Hosts under brief format:
Each line is divided into three parts: the first part of the network IP address, the second part of the host name or domain name, the third part of the host alias detailed steps are as follows:

1.first check the host name:

$ echo –e “ `hostname - i ` \t `hostname -n` \t $stn ”
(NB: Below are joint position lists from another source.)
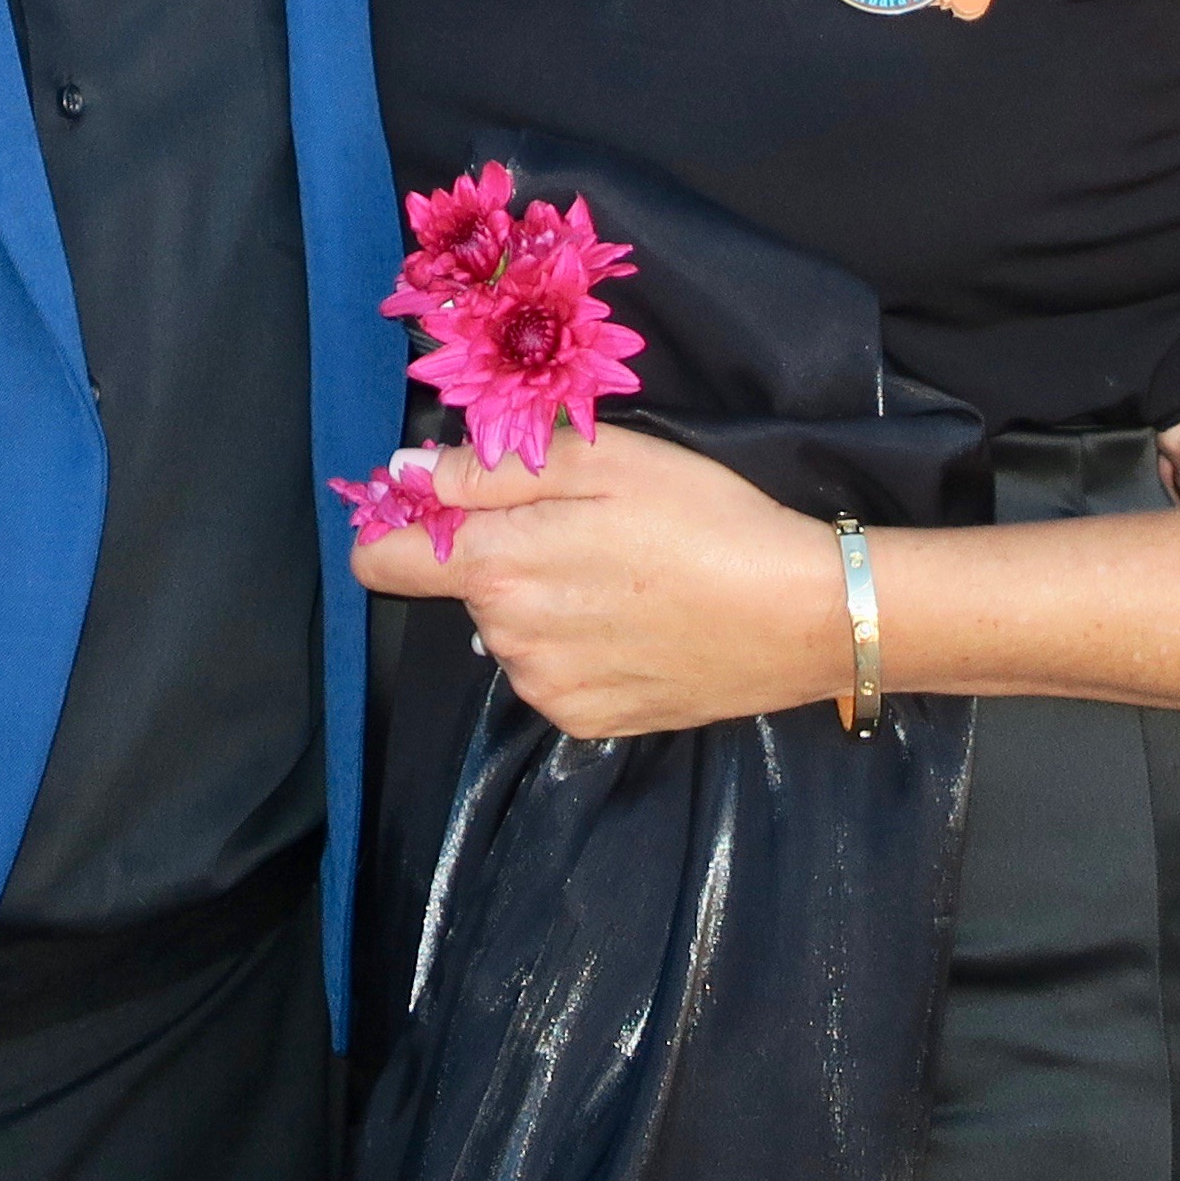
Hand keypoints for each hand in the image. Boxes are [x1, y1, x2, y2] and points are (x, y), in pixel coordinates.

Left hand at [350, 424, 845, 739]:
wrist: (798, 614)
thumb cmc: (703, 517)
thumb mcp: (602, 459)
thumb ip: (490, 467)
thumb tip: (404, 471)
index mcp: (496, 564)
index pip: (381, 561)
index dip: (398, 527)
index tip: (441, 506)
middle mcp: (504, 637)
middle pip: (462, 586)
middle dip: (500, 552)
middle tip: (583, 528)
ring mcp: (545, 688)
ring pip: (507, 630)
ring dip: (538, 600)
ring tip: (619, 575)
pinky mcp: (586, 722)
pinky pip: (549, 674)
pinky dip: (574, 646)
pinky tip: (633, 623)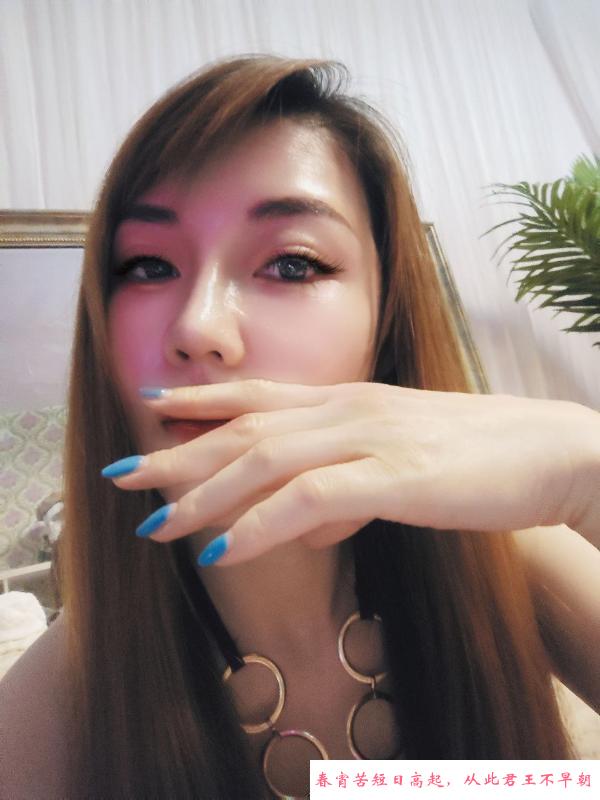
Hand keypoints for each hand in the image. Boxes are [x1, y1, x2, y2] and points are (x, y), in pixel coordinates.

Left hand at [104, 379, 597, 564]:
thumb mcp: (400, 465)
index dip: (201, 402)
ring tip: (155, 524)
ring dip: (203, 495)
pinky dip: (261, 524)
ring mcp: (370, 437)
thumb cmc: (479, 456)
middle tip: (120, 472)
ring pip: (264, 460)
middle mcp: (348, 409)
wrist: (553, 450)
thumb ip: (346, 490)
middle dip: (177, 452)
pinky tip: (224, 550)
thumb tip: (304, 525)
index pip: (258, 394)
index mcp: (349, 401)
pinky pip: (311, 498)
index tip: (151, 408)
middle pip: (243, 427)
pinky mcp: (396, 474)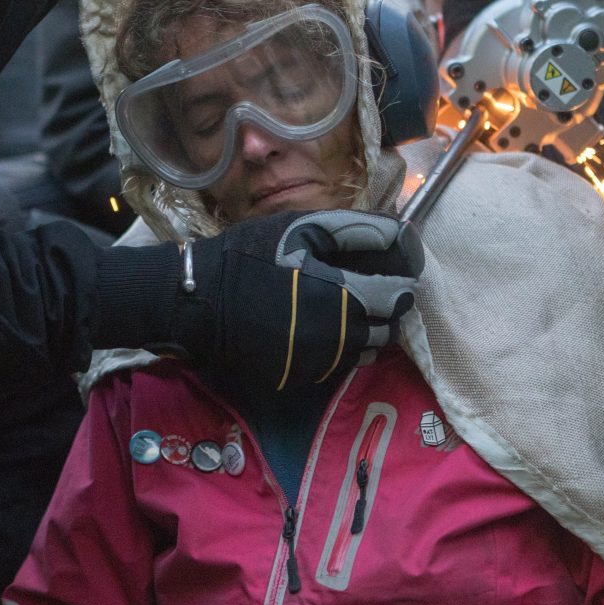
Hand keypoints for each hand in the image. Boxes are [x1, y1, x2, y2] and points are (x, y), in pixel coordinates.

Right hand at [97, 210, 422, 393]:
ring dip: (369, 327)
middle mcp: (339, 337)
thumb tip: (403, 234)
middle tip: (375, 286)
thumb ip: (359, 231)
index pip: (398, 295)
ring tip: (352, 305)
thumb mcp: (304, 228)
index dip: (401, 279)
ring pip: (368, 349)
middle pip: (388, 327)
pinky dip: (344, 345)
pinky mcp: (302, 376)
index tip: (396, 268)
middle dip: (388, 306)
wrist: (199, 301)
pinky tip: (327, 324)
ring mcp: (320, 361)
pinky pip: (341, 363)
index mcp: (343, 297)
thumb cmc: (252, 255)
Stn= short name or alies of hostname.

It will result in something like that

10.200.187.77             hadoop-datanode          DN

If the IP address is configured on successfully modified, or show host name there is a problem, continue to modify the hosts file,
The shuffle error still appears this problem, then try to modify the configuration file of another user said hdfs-site.xml file, add the following:
dfs.http.address
*. *. *: 50070 The ports do not change, instead of the asterisk IP hadoop information transfer through HTTP, the port is same.

Error:
If you encounter the jobtracker error follows:
ERROR: java.lang.RuntimeException: PipeMapRed.waitOutputThreads (): subprocess failed with code *

Reason:
This is a java throws the system returns an error code, the meaning of the error code indicates details.